_Exercise description_: Using the data below, return the stretch from the line that contains "846 676 1.70" through the line that contains "67 891 59.03", both included, exactly as it stands and nothing beyond it.

_Provided records_:
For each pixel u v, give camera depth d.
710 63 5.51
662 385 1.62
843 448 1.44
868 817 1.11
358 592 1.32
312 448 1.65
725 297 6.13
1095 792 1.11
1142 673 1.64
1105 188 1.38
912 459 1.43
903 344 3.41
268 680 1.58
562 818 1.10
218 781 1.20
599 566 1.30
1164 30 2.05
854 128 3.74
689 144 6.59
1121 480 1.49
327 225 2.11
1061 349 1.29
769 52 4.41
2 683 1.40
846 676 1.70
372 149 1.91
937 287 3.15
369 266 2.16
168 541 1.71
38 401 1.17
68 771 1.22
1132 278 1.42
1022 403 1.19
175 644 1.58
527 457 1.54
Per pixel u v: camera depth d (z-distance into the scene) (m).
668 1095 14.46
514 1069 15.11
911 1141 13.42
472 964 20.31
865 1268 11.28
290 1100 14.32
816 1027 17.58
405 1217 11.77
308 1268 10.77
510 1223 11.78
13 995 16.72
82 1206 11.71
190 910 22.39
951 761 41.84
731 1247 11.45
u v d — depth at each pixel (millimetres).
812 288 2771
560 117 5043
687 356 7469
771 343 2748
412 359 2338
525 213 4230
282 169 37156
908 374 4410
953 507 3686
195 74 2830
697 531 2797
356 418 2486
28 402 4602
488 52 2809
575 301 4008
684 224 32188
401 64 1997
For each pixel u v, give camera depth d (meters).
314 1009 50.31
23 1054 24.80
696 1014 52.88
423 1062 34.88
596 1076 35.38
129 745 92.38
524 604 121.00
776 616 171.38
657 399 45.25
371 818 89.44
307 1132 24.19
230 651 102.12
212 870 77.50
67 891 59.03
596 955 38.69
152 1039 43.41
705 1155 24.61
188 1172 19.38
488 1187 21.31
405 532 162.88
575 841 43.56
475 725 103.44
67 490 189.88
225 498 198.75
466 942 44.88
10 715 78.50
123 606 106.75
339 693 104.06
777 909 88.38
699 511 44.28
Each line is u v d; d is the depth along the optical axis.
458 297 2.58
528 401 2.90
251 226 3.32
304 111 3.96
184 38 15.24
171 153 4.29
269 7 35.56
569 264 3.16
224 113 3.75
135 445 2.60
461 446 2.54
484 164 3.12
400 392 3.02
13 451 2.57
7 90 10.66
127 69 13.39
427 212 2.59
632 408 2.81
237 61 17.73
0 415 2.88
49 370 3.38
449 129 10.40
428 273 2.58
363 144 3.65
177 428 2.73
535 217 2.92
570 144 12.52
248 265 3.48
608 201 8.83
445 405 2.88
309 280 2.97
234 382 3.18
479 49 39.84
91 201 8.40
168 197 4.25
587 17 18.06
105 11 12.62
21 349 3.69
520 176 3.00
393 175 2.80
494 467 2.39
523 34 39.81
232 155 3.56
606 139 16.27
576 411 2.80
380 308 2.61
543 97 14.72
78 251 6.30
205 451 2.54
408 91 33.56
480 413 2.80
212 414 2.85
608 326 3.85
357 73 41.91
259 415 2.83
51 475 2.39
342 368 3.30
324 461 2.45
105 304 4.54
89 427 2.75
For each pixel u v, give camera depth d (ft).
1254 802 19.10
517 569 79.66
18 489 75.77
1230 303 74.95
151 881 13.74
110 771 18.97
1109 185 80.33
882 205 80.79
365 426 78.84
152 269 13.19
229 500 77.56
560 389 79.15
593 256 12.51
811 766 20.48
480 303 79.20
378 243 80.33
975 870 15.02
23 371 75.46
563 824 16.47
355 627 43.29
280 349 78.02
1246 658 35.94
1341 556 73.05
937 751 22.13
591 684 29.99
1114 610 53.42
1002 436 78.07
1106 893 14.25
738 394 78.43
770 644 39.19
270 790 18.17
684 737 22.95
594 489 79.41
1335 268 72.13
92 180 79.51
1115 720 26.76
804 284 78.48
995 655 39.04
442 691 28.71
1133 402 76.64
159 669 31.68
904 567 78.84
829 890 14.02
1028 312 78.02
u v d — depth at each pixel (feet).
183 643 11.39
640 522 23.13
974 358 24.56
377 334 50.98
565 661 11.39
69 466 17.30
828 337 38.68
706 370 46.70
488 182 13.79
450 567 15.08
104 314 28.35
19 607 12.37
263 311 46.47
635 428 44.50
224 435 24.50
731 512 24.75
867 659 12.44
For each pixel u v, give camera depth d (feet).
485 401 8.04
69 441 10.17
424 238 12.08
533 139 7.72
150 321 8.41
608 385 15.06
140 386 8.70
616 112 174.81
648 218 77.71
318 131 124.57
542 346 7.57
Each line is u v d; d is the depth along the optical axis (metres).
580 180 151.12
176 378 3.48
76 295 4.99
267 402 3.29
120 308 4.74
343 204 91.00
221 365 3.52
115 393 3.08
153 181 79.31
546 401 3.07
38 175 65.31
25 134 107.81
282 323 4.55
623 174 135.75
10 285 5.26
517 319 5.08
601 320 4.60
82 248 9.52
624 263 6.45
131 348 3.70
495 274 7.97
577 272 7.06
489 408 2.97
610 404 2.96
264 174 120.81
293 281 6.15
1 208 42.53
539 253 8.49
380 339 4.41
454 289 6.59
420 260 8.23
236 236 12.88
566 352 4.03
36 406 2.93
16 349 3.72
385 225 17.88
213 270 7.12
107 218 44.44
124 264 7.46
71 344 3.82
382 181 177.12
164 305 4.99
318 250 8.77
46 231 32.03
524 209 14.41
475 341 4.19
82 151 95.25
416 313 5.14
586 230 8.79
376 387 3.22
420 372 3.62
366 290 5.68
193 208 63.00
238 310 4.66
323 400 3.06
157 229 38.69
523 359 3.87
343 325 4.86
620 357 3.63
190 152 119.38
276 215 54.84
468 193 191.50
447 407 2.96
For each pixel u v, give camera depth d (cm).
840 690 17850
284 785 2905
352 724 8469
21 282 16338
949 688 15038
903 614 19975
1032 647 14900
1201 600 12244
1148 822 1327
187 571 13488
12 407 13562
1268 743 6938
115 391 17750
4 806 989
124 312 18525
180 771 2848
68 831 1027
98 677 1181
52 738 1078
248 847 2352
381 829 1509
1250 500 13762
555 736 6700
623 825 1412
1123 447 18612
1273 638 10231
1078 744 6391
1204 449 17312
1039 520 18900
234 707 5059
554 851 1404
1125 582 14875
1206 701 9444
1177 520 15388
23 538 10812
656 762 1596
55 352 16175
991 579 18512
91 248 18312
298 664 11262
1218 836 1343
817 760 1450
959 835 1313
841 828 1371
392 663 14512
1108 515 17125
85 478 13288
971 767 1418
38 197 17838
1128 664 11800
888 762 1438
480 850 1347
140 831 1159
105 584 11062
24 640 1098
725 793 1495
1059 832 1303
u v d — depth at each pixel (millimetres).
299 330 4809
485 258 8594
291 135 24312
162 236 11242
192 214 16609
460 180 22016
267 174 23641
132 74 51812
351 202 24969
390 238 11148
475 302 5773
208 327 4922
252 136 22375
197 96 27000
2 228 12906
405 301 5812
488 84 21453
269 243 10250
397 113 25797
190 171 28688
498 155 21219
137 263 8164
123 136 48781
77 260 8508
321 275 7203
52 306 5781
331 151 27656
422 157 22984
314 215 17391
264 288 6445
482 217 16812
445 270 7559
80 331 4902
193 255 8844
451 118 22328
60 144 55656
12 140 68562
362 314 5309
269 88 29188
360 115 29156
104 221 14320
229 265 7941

_Exercise solution_:
846 676 1.70
372 149 1.91
937 287 3.15
369 266 2.16
168 541 1.71
38 401 1.17
68 771 1.22
1132 278 1.42
1022 403 1.19
175 644 1.58
527 457 1.54
Per pixel u v: camera depth d (z-distance into the scene) (m).
668 1095 14.46
514 1069 15.11
911 1141 13.42
472 964 20.31
865 1268 11.28
290 1100 14.32
816 1027 17.58
405 1217 11.77
308 1268 10.77
510 1223 11.78
13 995 16.72
82 1206 11.71
190 910 22.39
951 761 41.84
731 1247 11.45
u v d — depth at each pixel (millimetres).
812 288 2771
560 117 5043
687 356 7469
771 343 2748
412 359 2338
525 213 4230
282 169 37156
908 374 4410
953 507 3686
195 74 2830
697 531 2797
356 418 2486
28 402 4602
488 52 2809
575 301 4008
684 224 32188
401 64 1997
For each pixel u v, give camera depth d (meters).
314 1009 50.31
23 1054 24.80
696 1014 52.88
423 1062 34.88
596 1076 35.38
129 745 92.38
524 604 121.00
776 616 171.38
657 399 45.25
371 818 89.44
307 1132 24.19
230 651 102.12
212 870 77.50
67 891 59.03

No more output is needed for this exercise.